• _SOURCE EXTRACT_
--- --- ---
Flawed system requires full transparency
Queen’s Bench Divisional Court
Published May 22, 2008
Corporate Officer of the House of Commons v Information Commissioner and Others
Before Sir Igor Judge, President, Lord Justice Latham and Mr Justice Blake
Judgment May 16, 2008

Shortcomings in transparency and accountability in the system of paying additional costs allowances to Members of Parliament justified full disclosure of detailed information concerning those payments of their residential expenses.

The Queen’s Bench Divisional Court so held when dismissing an appeal by the Corporate Officer of the House of Commons against a decision of the Information Tribunal, on February 26, 2008, to order full disclosure of details of MPs’ residential expenses submitted in respect of the additional costs allowance, payable to those who represented constituencies outside London or outer London constituencies.

The Information Commissioner was the first respondent and Ms Heather Brooke, Mr Ben Leapman and Mr Jonathan Michael Ungoed-Thomas, who had originally applied for information under section 1 of the Freedom of Information Act 2000, were the other respondents.

Mr Nigel Giffin, QC and Miss Karen Steyn for the appellant; Mr James Goudie QC and Mr Akhlaq Choudhury for the Information Commissioner; Mr Hugh Tomlinson, QC for Ms Brooke; Mr Simon McKay, solicitor, for Mr Leapman; Mr Philip Coppel for Mr Ungoed-Thomas.

THE PRESIDENT, giving the reserved judgment of the court, said that in 2002 in accordance with its general obligation under section 19 of the 2000 Act, the House of Commons had published information about the total sums paid annually in respect of the additional costs allowance system.

The applicants, exercising their right to information under section 1 of that Act, requested further detailed information of the expenses.

Those applications were refused and the applicants complained, under section 50 of the 2000 Act, to the Information Commissioner, who ordered a limited breakdown of the expenses.

Acting through its Corporate Officer, the House of Commons appealed to the Information Tribunal arguing that given the existence of a letter from the Speaker to the House stating that its publication scheme met the freedom of information obligation and given the existence of the scheme itself, MPs had a reasonable expectation that detailed information would not be made available to the public. The applicants cross-appealed seeking full disclosure of the information.

The tribunal dismissed the appeal and allowed the cross-appeal holding that the additional costs allowance system was deeply unsatisfactory and its shortcomings, both in terms of transparency and accountability, were accute; furthermore, that notwithstanding the entitlement of MPs to their privacy, the disclosure was warranted and should be given.

The corporate officer appealed to the Divisional Court on the grounds that the tribunal had misdirected itself by failing to recognise the reasonable expectations of the MPs and that individual residential addresses should be exempt from disclosure under section 40 of the 2000 Act since disclosure was neither fair nor lawful and therefore contravened the first data protection principle in Part 1 of Schedule 1 to the Data Protection Act 1998, given that it was neither proportionate nor necessary within the meaning of paragraph 6(1) of Schedule 2 to the 1998 Act.
--- --- ---
• _RAW DATA_

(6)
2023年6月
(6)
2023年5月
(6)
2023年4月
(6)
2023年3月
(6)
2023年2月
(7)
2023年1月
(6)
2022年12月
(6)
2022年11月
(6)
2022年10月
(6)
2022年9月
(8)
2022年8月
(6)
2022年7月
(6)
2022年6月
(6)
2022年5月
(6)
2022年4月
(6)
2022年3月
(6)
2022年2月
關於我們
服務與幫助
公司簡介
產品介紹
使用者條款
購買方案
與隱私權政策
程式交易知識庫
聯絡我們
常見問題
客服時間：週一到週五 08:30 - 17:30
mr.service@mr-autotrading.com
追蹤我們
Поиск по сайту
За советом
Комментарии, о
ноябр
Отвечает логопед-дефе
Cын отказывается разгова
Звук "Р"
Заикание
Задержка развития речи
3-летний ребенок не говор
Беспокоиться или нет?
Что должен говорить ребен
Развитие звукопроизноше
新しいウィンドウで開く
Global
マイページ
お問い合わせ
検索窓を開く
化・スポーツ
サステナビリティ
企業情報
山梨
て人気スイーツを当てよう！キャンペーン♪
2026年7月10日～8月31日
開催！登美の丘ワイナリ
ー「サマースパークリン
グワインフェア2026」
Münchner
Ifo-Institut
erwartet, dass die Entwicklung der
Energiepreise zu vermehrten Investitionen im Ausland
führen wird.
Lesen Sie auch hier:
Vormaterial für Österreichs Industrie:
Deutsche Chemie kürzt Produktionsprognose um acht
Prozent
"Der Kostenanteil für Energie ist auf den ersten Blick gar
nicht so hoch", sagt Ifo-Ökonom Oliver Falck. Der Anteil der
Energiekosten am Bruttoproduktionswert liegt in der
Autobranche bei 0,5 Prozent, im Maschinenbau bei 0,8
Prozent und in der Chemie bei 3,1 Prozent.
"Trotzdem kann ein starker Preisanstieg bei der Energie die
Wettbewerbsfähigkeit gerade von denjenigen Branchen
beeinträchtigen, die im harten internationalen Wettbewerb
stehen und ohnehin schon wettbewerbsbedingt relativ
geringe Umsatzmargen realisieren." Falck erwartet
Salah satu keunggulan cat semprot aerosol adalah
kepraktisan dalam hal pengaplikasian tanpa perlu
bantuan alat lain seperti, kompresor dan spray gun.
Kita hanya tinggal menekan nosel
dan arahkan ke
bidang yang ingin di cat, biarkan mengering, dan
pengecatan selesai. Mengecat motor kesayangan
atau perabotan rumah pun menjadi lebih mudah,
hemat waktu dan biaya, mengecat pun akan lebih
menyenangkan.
--- --- ---
• _INSTRUCTION 1_
Answer these from the court report:
(a) On what date did the Information Tribunal order full disclosure?
(b) Who was the first respondent?
(c) Under which section of the 2000 Act did the applicants complain to the Information Commissioner?
• _INSTRUCTION 2_
Give back the lines of the entries, unchanged, from the first line of the entries up to and including the line with "ー「サマースパークリン".

• _EXERCISE OUTPUT 1_
(a) February 26, 2008
(b) The Information Commissioner
(c) Section 50

• _EXERCISE OUTPUT 2_
(6)
2023年6月
(6)
2023年5月
(6)
2023年4月
(6)
2023年3月
(6)
2023年2月
(7)
2023年1月
(6)
2022年12月
(6)
2022年11月
(6)
2022年10月
(6)
2022年9月
(8)
2022年8月
(6)
2022年7月
(6)
2022年6月
(6)
2022年5月
(6)
2022年4月
(6)
2022年3月
(6)
2022年2月
關於我們
服務與幫助
公司簡介
產品介紹
使用者條款
購買方案
與隱私權政策
程式交易知識庫
聯絡我們
常見問題
客服時間：週一到週五 08:30 - 17:30
mr.service@mr-autotrading.com
追蹤我們
Поиск по сайту
За советом
Комментарии, о
ноябр
Отвечает логопед-дефе
Cын отказывается разгова
Звук "Р"
Заикание
Задержка развития речи
3-летний ребенок не говор
Беспокоиться или нет?
Что должен говорить ребен
Развитие звукопроизноше
新しいウィンドウで開く
Global
マイページ
お問い合わせ
検索窓を開く
化・スポーツ
サステナビリティ
企業情報
山梨
て人気スイーツを当てよう！キャンペーン♪
2026年7月10日～8月31日
開催！登美の丘ワイナリ
ー「サマースパークリン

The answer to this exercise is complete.